De nèfèsj is onze psyche, dat wat wij gewoonlijk ons “ik” noemen.
Nu neemt een “ander ik” bij ons de leiding. Ik bedoel de nəsjamah, het deel van de ziel dat van God afkomstig is. Deze nəsjamah bevrijdt onze psyche, snijdt het kringetje door waarin het gewoonlijk zijn leven leidt.32)
=> Het offeraltaar
Het bloed wordt opgevangen en naar de zuidkant van de voorhof gebracht. In paragraaf 6.3 beschreef ik het zuiden als de plek van de nəsjamah en van de wereld van God.
Op die plek staat het offeraltaar.33) In het Hebreeuws staat er mizbeàch ‘olah, wat de ‘slachtplek van het opstijgen’ betekent. Daar wordt het geslachte dier op gelegd.

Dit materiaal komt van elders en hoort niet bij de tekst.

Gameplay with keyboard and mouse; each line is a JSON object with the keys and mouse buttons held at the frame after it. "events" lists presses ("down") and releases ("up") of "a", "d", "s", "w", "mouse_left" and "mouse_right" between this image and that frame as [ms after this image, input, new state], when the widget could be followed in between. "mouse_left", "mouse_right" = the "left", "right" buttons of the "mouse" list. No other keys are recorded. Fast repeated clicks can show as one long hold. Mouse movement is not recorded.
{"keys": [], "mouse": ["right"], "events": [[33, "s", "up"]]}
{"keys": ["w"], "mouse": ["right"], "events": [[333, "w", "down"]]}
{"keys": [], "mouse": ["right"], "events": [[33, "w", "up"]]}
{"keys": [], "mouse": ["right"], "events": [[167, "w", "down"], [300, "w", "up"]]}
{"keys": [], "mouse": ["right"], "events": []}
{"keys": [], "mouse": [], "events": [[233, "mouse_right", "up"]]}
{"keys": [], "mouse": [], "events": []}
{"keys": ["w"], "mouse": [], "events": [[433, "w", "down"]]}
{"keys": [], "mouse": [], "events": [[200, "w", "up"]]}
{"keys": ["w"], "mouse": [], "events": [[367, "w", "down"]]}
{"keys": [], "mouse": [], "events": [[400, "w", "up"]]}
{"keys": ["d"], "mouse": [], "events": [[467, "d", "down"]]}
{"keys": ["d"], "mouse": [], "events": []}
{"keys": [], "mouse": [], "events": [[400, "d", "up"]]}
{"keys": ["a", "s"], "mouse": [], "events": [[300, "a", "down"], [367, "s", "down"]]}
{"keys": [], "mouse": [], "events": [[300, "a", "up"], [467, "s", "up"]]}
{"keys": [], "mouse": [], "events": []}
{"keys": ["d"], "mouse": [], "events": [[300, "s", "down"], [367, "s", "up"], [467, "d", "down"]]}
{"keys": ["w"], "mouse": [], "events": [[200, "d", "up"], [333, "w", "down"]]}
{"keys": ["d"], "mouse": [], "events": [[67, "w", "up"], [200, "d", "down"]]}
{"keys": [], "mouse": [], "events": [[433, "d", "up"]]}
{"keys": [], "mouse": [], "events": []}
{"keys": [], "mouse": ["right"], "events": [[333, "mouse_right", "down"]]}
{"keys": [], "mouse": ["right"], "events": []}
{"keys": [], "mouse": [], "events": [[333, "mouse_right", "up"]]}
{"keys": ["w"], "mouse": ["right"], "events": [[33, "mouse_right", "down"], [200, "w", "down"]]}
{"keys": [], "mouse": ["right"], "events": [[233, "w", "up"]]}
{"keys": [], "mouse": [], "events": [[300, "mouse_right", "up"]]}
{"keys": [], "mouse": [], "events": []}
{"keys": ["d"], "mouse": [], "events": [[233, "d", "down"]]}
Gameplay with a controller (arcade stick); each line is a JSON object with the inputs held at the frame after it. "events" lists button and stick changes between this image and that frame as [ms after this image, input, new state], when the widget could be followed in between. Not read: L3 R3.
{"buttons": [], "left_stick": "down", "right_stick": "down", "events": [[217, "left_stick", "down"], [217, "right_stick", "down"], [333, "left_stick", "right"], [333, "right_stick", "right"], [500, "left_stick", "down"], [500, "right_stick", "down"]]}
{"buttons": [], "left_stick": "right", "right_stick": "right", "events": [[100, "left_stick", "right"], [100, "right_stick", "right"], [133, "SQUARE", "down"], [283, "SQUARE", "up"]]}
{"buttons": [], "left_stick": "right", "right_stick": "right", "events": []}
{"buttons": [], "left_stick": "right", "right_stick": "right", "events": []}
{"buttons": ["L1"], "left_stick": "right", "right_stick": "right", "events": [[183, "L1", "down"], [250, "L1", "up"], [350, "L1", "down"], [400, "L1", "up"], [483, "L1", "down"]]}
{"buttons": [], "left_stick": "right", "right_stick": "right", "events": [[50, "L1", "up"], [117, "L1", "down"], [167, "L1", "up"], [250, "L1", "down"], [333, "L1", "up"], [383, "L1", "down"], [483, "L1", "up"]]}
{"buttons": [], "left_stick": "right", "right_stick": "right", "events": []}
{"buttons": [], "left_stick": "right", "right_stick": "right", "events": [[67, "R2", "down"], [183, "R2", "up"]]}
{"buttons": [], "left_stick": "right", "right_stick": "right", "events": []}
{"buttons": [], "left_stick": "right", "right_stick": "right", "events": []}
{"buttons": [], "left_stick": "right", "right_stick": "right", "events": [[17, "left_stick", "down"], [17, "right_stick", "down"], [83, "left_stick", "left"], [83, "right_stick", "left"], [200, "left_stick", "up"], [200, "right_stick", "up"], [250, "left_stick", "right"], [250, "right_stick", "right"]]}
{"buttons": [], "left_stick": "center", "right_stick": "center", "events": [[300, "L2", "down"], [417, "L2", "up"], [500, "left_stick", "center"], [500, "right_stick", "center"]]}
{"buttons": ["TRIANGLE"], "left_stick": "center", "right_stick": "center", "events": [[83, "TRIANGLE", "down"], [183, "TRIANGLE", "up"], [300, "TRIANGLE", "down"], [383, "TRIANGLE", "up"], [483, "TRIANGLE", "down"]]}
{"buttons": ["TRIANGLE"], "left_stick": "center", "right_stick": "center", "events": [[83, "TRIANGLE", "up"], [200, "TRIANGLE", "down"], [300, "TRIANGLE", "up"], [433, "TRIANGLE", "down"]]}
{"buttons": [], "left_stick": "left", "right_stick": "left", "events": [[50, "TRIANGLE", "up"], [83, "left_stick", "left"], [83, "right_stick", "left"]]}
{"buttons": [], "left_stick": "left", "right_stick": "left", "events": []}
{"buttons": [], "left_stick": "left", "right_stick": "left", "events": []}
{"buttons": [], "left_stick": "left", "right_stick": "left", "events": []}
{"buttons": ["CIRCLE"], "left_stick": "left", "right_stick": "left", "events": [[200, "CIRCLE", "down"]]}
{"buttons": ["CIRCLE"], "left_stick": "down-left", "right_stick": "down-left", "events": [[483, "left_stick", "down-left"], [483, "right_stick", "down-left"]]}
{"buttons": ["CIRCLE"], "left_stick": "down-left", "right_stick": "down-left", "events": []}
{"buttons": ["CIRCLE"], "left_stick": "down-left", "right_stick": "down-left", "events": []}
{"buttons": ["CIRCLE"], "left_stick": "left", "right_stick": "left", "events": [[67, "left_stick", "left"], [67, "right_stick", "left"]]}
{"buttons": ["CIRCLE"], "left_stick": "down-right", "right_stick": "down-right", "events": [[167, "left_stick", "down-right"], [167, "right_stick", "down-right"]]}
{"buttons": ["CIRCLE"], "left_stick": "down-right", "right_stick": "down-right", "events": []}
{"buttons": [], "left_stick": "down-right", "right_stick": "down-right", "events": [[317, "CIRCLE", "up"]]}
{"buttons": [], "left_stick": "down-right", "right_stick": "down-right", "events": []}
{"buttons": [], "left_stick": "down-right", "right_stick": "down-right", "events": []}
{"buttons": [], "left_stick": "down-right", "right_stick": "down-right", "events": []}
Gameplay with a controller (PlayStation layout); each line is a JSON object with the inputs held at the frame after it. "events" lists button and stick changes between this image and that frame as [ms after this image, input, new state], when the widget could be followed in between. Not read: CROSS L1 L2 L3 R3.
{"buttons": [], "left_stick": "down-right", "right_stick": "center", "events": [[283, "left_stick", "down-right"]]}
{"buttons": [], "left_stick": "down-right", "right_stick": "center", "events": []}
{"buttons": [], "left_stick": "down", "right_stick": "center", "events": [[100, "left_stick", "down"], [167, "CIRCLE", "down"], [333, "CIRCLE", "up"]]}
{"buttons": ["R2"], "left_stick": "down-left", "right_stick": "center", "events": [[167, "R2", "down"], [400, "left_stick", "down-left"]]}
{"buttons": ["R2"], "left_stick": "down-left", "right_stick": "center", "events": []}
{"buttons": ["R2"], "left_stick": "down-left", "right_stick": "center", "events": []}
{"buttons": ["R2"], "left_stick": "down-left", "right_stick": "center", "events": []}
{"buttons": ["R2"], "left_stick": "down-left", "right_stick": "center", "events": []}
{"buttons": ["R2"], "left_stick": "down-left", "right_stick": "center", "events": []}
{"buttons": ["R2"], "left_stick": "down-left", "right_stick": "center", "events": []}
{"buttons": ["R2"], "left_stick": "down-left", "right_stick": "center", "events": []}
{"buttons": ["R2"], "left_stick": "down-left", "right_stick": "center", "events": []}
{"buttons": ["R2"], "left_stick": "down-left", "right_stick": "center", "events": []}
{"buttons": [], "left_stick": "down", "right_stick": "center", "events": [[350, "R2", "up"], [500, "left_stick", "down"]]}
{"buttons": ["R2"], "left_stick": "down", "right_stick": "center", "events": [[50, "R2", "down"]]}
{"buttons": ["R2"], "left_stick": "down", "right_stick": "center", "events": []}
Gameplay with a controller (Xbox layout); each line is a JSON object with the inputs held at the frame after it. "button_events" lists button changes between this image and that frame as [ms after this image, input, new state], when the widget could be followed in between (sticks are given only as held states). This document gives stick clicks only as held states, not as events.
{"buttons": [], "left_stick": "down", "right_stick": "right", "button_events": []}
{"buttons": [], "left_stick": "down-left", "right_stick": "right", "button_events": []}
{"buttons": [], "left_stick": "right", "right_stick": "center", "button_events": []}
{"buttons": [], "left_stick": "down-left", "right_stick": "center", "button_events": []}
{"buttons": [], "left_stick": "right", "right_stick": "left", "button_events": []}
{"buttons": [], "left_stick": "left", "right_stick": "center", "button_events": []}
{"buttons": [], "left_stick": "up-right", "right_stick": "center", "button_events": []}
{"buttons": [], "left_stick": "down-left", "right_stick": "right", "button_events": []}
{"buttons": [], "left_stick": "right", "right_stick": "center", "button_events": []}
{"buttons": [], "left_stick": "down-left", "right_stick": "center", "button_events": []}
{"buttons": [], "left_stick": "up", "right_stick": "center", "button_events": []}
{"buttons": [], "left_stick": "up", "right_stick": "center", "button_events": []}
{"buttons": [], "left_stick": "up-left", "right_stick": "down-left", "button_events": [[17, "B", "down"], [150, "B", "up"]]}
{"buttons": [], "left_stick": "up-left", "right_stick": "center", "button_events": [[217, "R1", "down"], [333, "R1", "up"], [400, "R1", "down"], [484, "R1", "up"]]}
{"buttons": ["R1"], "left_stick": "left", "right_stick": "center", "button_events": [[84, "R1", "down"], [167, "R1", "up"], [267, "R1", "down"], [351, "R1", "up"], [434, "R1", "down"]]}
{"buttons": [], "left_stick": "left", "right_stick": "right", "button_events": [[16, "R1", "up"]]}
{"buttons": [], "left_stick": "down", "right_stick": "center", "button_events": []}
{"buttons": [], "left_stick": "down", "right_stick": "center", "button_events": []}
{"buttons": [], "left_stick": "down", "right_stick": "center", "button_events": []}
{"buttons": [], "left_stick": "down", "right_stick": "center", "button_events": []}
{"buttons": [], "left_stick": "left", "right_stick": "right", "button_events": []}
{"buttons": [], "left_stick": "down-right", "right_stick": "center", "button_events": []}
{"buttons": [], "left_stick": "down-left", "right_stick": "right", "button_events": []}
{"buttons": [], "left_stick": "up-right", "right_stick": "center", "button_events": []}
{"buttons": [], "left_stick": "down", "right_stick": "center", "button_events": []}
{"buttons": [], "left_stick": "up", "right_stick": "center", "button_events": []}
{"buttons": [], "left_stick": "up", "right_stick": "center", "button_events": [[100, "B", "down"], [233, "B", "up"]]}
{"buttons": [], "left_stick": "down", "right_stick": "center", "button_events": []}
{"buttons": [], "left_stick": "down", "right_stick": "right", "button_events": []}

Van het bloed van het dier wordt iets naar de hoeken van het altaar gebracht. Eerder schreef ik dat een hoek staat voor iets dat de gewone gang van zaken doorbreekt, iets dat je in een heel andere wereld brengt. Het pas uit zijn kring bevrijde bloed, komt nu dus in de wereld van God terecht.
Soms gaat er iets van het bloed de misjkan in, naar “het heilige”, de plek waar de drie voorwerpen staan, en zelfs naar “het heilige van de heiligen”, de plek van de àrōn.
Om op die laatste plek te komen, moet er ook wierook mee. Wierook van de ‘slachtplek van het wierook’ uit het “heilige”. De geur van die wierook moet het bloed uit de voorhof namelijk omhullen.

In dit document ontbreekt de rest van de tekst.